With the senior officer class dominated by men who were not hesitant to use nepotism and favoritism, promising young officers from other parts of Japan were denied promotion and their skills and ideas were not heeded. This created tremendous resentment, leading to the formation of a secret society, The Double Leaf Society, whose avowed goal was to break the Chōshū stranglehold on the Army. It was not until the Taishō period that graduates from the Army Staff College and Imperial Japanese Army Academy began to undermine the Chōshū hold over the Army leadership.

===Washington Naval Treaty===
The Imperial Japanese Navy was slightly more open than the Army in terms of promotion of qualified senior staff. However, the major political issue within the Navy centered around the Washington Naval Treaty of 1923, which split the Navy down in the middle in terms of the pro-Treaty Treaty Faction and anti-Treaty Fleet Faction.

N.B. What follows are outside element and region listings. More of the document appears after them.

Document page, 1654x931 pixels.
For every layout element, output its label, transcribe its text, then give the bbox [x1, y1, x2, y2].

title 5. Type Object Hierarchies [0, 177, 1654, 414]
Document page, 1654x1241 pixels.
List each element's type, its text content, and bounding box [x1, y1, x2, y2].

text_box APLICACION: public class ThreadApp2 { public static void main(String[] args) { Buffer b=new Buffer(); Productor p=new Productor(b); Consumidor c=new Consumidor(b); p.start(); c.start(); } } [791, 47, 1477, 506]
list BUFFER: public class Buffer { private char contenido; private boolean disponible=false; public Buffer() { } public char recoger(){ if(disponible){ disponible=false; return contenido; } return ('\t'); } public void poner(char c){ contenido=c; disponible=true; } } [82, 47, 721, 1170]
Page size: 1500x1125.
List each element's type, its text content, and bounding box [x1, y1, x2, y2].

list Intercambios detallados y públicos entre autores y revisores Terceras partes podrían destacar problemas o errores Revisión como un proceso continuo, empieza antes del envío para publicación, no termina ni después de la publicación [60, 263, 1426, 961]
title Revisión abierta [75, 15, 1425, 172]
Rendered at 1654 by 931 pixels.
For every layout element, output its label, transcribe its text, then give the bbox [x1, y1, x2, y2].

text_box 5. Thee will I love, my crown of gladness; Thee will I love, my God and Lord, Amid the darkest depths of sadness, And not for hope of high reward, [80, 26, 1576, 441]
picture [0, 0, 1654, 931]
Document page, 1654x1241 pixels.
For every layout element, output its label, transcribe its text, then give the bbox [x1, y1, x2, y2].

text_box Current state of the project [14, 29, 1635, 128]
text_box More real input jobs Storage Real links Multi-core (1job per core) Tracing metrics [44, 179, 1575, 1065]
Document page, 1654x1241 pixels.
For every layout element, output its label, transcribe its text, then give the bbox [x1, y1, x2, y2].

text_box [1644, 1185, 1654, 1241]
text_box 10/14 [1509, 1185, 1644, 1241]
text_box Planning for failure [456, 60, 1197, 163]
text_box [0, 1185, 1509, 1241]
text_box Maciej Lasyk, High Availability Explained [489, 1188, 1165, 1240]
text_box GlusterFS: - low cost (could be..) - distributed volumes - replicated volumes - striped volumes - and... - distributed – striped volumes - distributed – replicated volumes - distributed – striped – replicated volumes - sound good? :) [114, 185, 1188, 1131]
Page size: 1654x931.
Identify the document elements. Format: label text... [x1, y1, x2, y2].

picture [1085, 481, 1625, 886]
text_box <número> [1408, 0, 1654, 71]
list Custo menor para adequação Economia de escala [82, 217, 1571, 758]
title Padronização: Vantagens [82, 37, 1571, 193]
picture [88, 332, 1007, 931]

===Political factionalism===
Just as the Army overcame issues with residual feudalism, problems began to arise between rival cliques of officers who claimed to represent the “true will” of the Emperor. In basic terms, these cliques fell under the Imperial Way Faction with many young activists who were strongly supportive of the hokushin-ron strategy of a preemptive strike against the Soviet Union and the opposing Control Faction, which sought to impose greater discipline over the Army and war with China as a strategic imperative.

Fundamental to both factions, was the common belief that national defense must be strengthened through a reform of national politics. Both factions adopted some ideas from totalitarian, fascist and state socialist political philosophies, and espoused a strong skepticism for political party politics and representative democracy.

However, rather than the confrontational approach of the Imperial Way Faction, which wanted to bring about a revolution (the Showa Restoration), the Control Faction foresaw that a future war would be a total war, and would require the cooperation of the bureaucracy and the zaibatsu to maximize Japan's industrial and military capacity. Although the Control Faction emerged dominant after the February 26 Incident of 1936, elements of both factions continued to dominate Army politics until the surrender of Japan and abolition of the imperial Japanese military in 1945.